■ Задание 1
Определите, соответствуют ли тексту беседы три утверждения. (а) Козлова упоминает родную сестру, которая не пошла в литературу. (б) Гаррос считает, что у человека из пролетарской семьи в Саратове много шансов попасть в писательскую лигу. (в) Ревазов говорит, что Толстой не был на войне 12-го года. На каждое ответьте «да» или «нет» и приведите точные слова текста, которые это решают.
■ Задание 2
Перепечатайте, пожалуйста, из текста беседы отрывок между «Козлова: Она просто» и «заряда, что ли.» включительно.

■ Текст документа

<<<<

Данилкин: Как бы там ни было. Какой правильный путь? Правда ли, что из литературной семьи в литературу можно войти в тапочках?
Козлова: Абсолютно невозможно, ни в тапочках, ни во вьетнамках. У меня есть родная сестра — и что?
Данилкин: Что?
Козлова: Она просто не пошла. Есть масса людей, таких же детей писателей, поэтов, которые литературой вообще не интересуются, не занимаются и даже, наоборот, какое-то отвращение к этому ко всему испытывают.
Данилкин: Если бы вы были из пролетарской семьи…
Козлова: Мне было бы даже лучше. Я иногда очень жалею, что я родилась не где-то в провинции, а в Москве, не у пролетариев каких-нибудь, а у писателей. Я думаю, у меня больше было бы… заряда, что ли.
Гаррос: Это несколько идеалистическая концепция, звучит прекрасно, но есть простые, жестокие жизненные реалии. Человек, родившийся где-нибудь в Саратове в пролетарской семье, вынужден зарабатывать на кусок хлеба тяжким, непосильным, неинтеллектуальным трудом. И он имеет очень мало шансов пробиться в какую бы то ни было писательскую лигу. Разве что если энергии немерено.
Данилкин: Это неправда. Если он умеет писать…
Гаррос: У него даже не будет шансов об этом задуматься.
Данилкин: Давайте поговорим про опыт. Правда ли, что писателем может быть только человек, у которого богатая биография? Человек, который сидит целыми днями дома, — он не в состоянии написать роман?
Козлова: Ну вообще-то, опыт, он бывает разного рода. Иногда сидеть дома — это же тоже своего рода опыт.
Данилкин: Варить вот эти щи…
Козлова: Это иногда более интересно и захватывающе, чем какие-то псевдособытия в жизни человека.
Данилкин: Писатель Геласимов написал повесть «Жажда» про солдата, вернувшегося из Чечни. Его обвиняли в том, что человек, не имеющий никакого отношения к армейской тематике, позволяет себе совать нос в чужую жизнь. Правда ли, что это грех для писателя?
Ревазов: Толстой же не был на войне 12-го года.
Данилкин: Он на другой войне был — в Севастополе.
Козлова: Подавляющее число людей, которые описывают убийства или какие-то сцены кровавые, они же при них не присутствовали.

>>>>

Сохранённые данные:
<<<<

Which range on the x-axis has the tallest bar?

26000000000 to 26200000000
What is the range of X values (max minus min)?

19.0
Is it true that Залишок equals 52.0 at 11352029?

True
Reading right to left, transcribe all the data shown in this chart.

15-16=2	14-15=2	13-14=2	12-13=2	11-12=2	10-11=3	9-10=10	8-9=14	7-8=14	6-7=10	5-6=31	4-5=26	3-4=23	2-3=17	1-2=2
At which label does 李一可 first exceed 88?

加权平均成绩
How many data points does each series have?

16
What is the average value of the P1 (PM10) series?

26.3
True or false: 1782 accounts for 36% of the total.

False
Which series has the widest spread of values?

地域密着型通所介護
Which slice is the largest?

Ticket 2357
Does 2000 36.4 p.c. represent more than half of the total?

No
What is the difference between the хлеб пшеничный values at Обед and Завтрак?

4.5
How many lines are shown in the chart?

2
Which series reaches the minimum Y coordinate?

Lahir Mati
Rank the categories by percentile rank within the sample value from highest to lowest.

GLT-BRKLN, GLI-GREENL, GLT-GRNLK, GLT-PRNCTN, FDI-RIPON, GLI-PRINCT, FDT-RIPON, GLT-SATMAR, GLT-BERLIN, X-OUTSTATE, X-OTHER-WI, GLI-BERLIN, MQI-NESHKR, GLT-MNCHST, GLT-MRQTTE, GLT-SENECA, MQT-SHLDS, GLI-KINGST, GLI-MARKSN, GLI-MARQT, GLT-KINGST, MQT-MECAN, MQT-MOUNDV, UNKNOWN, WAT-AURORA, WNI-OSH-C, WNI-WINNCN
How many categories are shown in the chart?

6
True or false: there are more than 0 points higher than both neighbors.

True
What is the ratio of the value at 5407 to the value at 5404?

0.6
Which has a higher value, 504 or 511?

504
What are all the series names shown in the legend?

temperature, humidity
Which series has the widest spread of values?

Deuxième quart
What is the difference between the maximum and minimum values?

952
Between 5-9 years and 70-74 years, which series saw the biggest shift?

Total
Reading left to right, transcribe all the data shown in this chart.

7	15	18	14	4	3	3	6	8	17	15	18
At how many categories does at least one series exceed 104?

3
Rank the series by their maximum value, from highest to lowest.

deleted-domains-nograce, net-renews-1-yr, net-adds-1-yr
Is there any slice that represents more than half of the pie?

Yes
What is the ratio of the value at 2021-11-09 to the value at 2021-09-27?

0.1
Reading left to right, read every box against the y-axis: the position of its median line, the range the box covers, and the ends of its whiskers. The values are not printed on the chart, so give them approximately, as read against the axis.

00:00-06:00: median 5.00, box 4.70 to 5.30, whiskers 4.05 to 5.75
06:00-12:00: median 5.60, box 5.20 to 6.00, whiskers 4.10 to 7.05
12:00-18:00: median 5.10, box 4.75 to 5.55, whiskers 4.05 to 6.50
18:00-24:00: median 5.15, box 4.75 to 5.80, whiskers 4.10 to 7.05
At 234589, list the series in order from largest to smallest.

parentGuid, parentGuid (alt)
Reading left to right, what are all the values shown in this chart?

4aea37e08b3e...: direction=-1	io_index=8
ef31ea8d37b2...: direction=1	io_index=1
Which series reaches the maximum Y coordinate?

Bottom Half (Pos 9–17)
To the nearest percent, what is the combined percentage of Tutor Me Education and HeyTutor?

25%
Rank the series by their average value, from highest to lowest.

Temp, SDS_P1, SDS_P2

>>>>

■ Ответ к заданию 1
(а) Да: «Она просто не пошла.»
(б) Нет: «И он имеет очень мало шансов пробиться в какую бы то ни было писательскую лигу.»
(в) Да: «Толстой же не был на войне 12-го года.»

■ Ответ к заданию 2
Козлова: Она просто не пошла. Есть масса людей, таких же детей писателей, поэтов, которые литературой вообще не интересуются, не занимаются и даже, наоборот, какое-то отвращение к этому ко всему испытывают.
Данилкин: Если бы вы были из пролетарской семьи…
Козлова: Мне было бы даже лучше. Я иногда очень жалею, что я родилась не где-то в провинции, а в Москве, не у пролетариев каких-нибудь, а у писателей. Я думаю, у меня больше было бы… заряда, что ли.